Let’s start with the acknowledgement of the good news – Kent Police have been deemed “outstanding” by the independent inspectors of Policing for the accuracy of its crime recording practices. It means that 96.6% of the time, Kent Police correctly ensured that an incident went on the books or not, based on the rules set out by the Home Office.
In June 2017, a report was published by HMICFRS that shows that Kent’s data was only 83% accurate, meaning that thousands of offences were not properly recorded. Victims still received a service from the Police, but perhaps only one crime was recorded when five should have been. For example, a fight in the street involving four people could under the Home Office’s rules be counted as five crimes.
The data that they looked at was from June 2016 to December 2016 and so much needed to be done to rectify the problems.
Training and audit needed to improve following the judgement of “inadequate”. Neither the Chief Constable or I were happy with this outcome, and fairly so. Neither were Officers and Staff, in fairness to them.
It is right on these occasions to ask questions as to how it occurred and what was being done to change this – which we both did. He quickly implemented an action plan which saw confidence in the internal audit processes improve within months.
The turn around that Kent Police Officers and Staff have delivered is phenomenal, and are now the best in the whole country at crime recording, with HMICFRS pointing to Kent as an example of how change can be implemented. They deserve congratulations and our thanks for this as well as the extra effort they went to to support victims and witnesses.
This is a tremendous effort. It is vital that crimes are recorded if victims are to receive the service they deserve. Congratulations to @kent_police for determinedly focusing on accurate crime recording and turning this around. https://t.co/zyCOshc5Vn
— Zoe Billingham (@ZoeBillingham) January 15, 2019
The accuracy of crime data is much more significant though than the inspection results of one Force. Some will pick and choose one of the two measures of crime to make their argument about public safety: the recognised official statistics published by the ONS in the Crime Survey for England and Wales or the crimes recorded by Police.
We should never be complacent about crime and antisocial behaviour levels, as victims of crime and residents more generally will still look to Police Forces and PCCs irrespective of what statistics say to ask what they’re doing to keep them safe, especially as we see continuing reports of murder and serious violence in our capital city.
Both measures have their flaws as I have consistently pointed out. Some offences are not under reported. Some have higher confidence levels than others. But with police recorded crime, it can be especially volatile, as:
• The accuracy of the Force’s crime data can have a massive impact – in this case in Kent, 25,400 extra Offences by going from 83% to 96.6%.
• Greater victim confidence will lead to an increase in the number of times they will report a crime. For example, domestic abuse now accounts for 1 in 6 crimes in Kent, and up to 40% of some violent crime depending on where you are in the county. Lots of effort has gone into this in recent years.

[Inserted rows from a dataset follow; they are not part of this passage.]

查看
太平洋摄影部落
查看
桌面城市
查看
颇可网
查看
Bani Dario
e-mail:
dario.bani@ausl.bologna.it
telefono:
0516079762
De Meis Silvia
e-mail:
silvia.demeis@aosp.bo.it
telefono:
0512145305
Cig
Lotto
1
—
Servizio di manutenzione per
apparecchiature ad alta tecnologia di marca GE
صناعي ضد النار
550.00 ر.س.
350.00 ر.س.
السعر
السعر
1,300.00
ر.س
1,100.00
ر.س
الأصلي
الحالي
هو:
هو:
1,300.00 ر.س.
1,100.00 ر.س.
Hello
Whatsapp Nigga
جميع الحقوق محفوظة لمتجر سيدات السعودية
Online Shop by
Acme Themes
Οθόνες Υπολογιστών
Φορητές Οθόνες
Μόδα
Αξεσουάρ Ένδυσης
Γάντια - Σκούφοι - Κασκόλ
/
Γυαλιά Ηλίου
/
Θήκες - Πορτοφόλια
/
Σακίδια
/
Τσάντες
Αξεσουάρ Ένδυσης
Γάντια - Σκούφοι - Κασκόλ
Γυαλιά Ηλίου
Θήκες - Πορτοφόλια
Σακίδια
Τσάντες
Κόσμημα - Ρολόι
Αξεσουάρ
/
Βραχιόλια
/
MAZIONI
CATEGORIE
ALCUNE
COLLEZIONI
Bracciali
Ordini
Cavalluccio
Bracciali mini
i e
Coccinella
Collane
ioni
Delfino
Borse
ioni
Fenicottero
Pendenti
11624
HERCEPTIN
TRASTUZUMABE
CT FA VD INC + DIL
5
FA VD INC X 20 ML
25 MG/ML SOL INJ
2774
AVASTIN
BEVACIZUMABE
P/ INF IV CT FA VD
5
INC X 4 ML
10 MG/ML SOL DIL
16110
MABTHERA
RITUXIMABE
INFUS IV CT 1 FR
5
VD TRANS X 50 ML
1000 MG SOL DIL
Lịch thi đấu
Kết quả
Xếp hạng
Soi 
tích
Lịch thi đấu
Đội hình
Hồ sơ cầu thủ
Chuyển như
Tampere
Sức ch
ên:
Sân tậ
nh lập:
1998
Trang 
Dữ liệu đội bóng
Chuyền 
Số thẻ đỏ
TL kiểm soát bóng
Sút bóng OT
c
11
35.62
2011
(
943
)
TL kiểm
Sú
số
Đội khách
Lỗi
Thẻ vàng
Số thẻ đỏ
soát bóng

• New offences are being created and these are underreported. The Suzy Lamplugh Trust estimated that the Police were recording only 1% of all stalking and harassment cases. The number Kent recorded went up last year went up by 105%. Modern day slavery reports are on the rise too as more victims come forward.
So in the last year, there have been some pretty alarming figures published about rises in recorded crime in Kent. And there have been some slightly misleading stories as a result. The suggestion that Kent was the sixth most dangerous place in the country I believe is totally wrong – especially as it placed London as tenth. Kent’s crime data accuracy was much better than the Met’s.
We won’t have genuinely comparable year to year data for a little but yet. And all of these things above will have played a factor – but we do also have to be honest and say that in some areas, there has been an increase in crime too.
The Crime Survey for England and Wales is the only official statistic for measuring crime, and it says that it is down substantially in recent years and plateauing recently, with some increases in important areas. But as a measure it is flawed as well as some things aren’t measured.
That’s why I’ve set up the Violence Reduction Challenge – to work with Kent Police and other agencies to tackle the root causes of crime and bring more people to justice, as well as continue the biggest recruitment drive in Kent Police’s history, boosting numbers by 450 on my watch to restore nearly all of those that have been lost.
So crime recording is important, but it’s hard to reflect the true situation whilst across the country it remains so inconsistent. Many Forces have improved drastically like Kent has, but others, like the two other Forces who has their reports published today, made no real progress in the same time as Kent’s turnaround.
Again, a massive well done to Kent Police Officers and Staff for the turn around. It wasn’t easy. But you’ve performed exactly as the report says – in an outstanding way.